If the DWP decides against you, you can simply make a new claim for Employment and Support Allowance. However, if a capability for work decision has gone against you in the last six months, you are not 'treated' as unfit for work from the outset. You get no money unless and until the assessment process (including the questionnaire, medical, and decision) has been completed in your favour. This is, I suppose, fair enough: otherwise people could keep just making repeat claims and the decisions on fitness for work would become meaningless. Importantly, you can still be treated as unfit for work even if less than 6 months have passed since the last decision if you can provide evidence that you have a new condition, or an existing condition has got significantly worse.

For any new claim for ESA made on 30th March or later...

Everything I've written above remains the same, except for one tiny detail:

You need to replace 'in the last six months' with 'ever'.

If the last decision made under the Employment and Support Allowance rules found you fit for work, and you decide to make a new claim for ESA, you will get no benefit unless and until the DWP assesses you as unfit for work. It doesn't matter if the last decision was made five months, seven months, or seven years ago: you will have to wait until after the questionnaire and after the medical before you even have the chance of receiving any benefit.

The only exceptions to this are these:

  • As previously, if you can convince them that you have a new condition, or that an existing condition has got worse, they can treat you as unfit for work from the outset.
  • If the last decision refused you because you failed to return a questionnaire or failed to attend a medical, you will be treated as unfit for work, and get paid benefit from the outset, provided it is more than 6 months since that decision.
Actually, there's another change I nearly forgot to mention: if a claimant is found fit for work again (having been found fit for work in the past), and appeals this new decision, they will not be entitled to any ESA until and unless the tribunal makes its decision in favour of the person appealing.

The government gives its reasons for the change as follows:

"The Government is committed to supporting those who cannot work because of a health condition or disability. We are making this policy change because we believe that the existing rules encourage claimants to claim ESA, rather than claim JSA and get the help and support they need in order to return to work." [from the report on the proposed changes by the Social Security Advisory Committee, page 2]

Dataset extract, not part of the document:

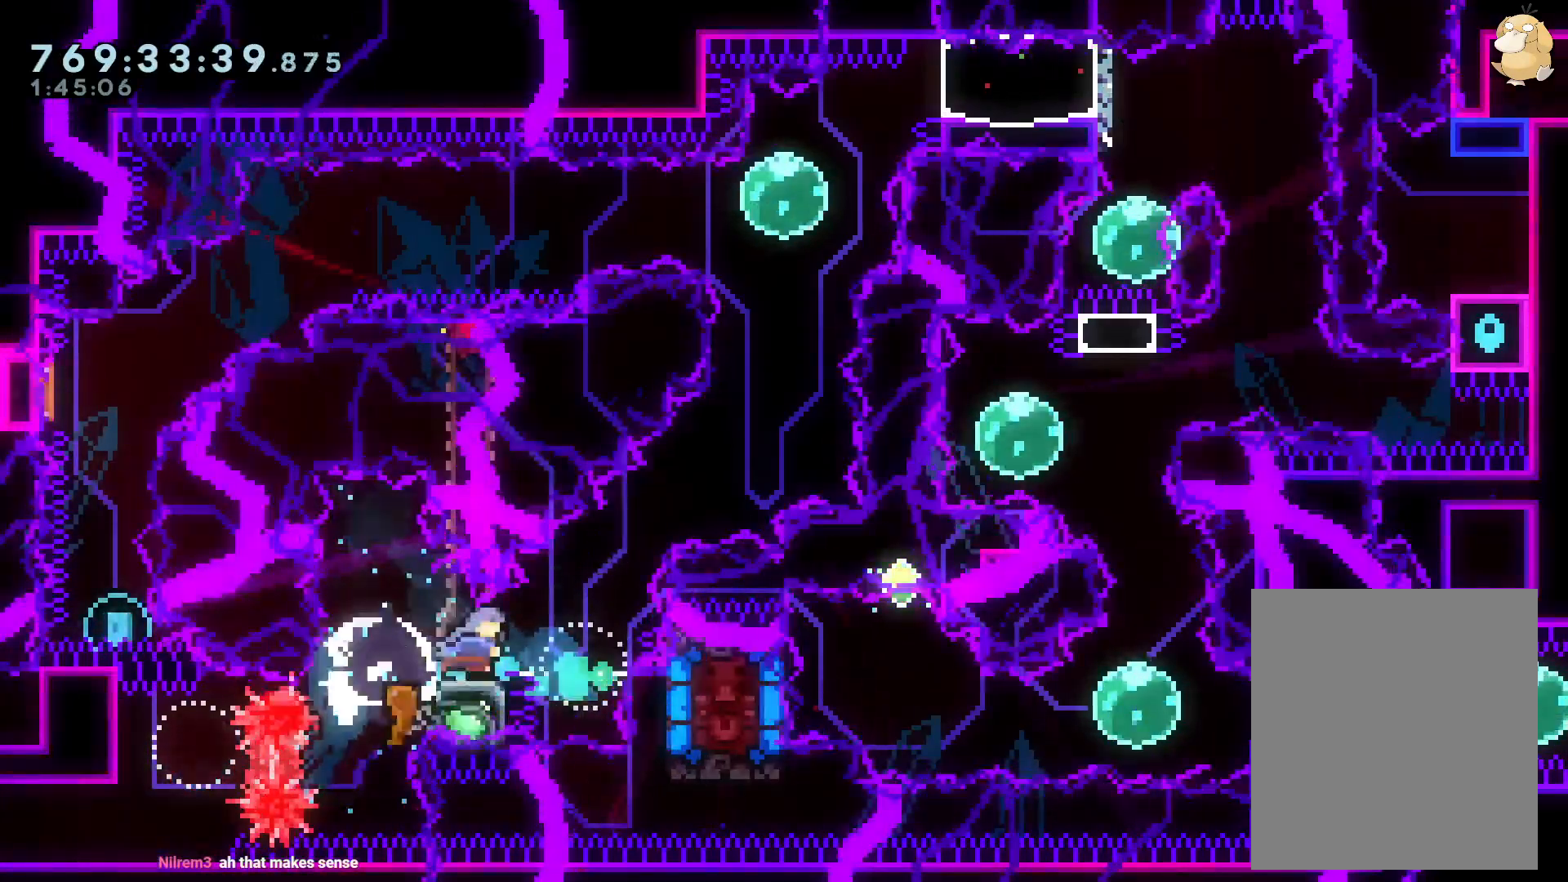
{"buttons": [], "left_stick": "center", "right_stick": "center", "events": [[33, "B", "down"], [50, "X", "up"], [283, "DPAD_UP", "down"], [300, "DPAD_RIGHT", "up"], [300, "Y", "down"], [350, "B", "up"], [433, "DPAD_UP", "up"], [467, "Y", "up"]]}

I will resist the temptation to comment on this point of view.

Why is this bad?


If  Employment and Support Allowance decision making  worked properly, there shouldn't be a problem. But suppose it doesn't (if you can imagine such a thing)? Imagine a claimant who should meet the rules for getting ESA but is, instead, refused, perhaps as the result of a poorly conducted medical exam. For some clients this mistake will be corrected by a social security tribunal: some claimants will not take their cases to tribunal: others will be refused wrongly at the tribunal itself.

In the government's responses to the Social Security Advisory Committee [page 5], it is noted that of those claimants who submitted a new claim for ESA in 2013 following a negative previous decision, and whose condition was broadly unchanged, 65% were either found fit for work, or withdrew their claims prior to assessment. I suggest turning that statistic on its head: 35% of claimants who had just the same condition as before were found unfit for work, when previously the DWP had made the opposite decision.

For these claimants that negative decision, and its consequences, may remain with them indefinitely. Until this rule change, claimants in this position have been able to console themselves that, after a time on other benefits like Jobseeker's Allowance, they will be able to try again for Employment and Support Allowance. Once the rules have changed, although they will still have this right in principle, in practice they will struggle to exercise it, as they will not be able to receive any benefit payments while the assessment process is going on. This will mean not getting any money for around 13 weeks.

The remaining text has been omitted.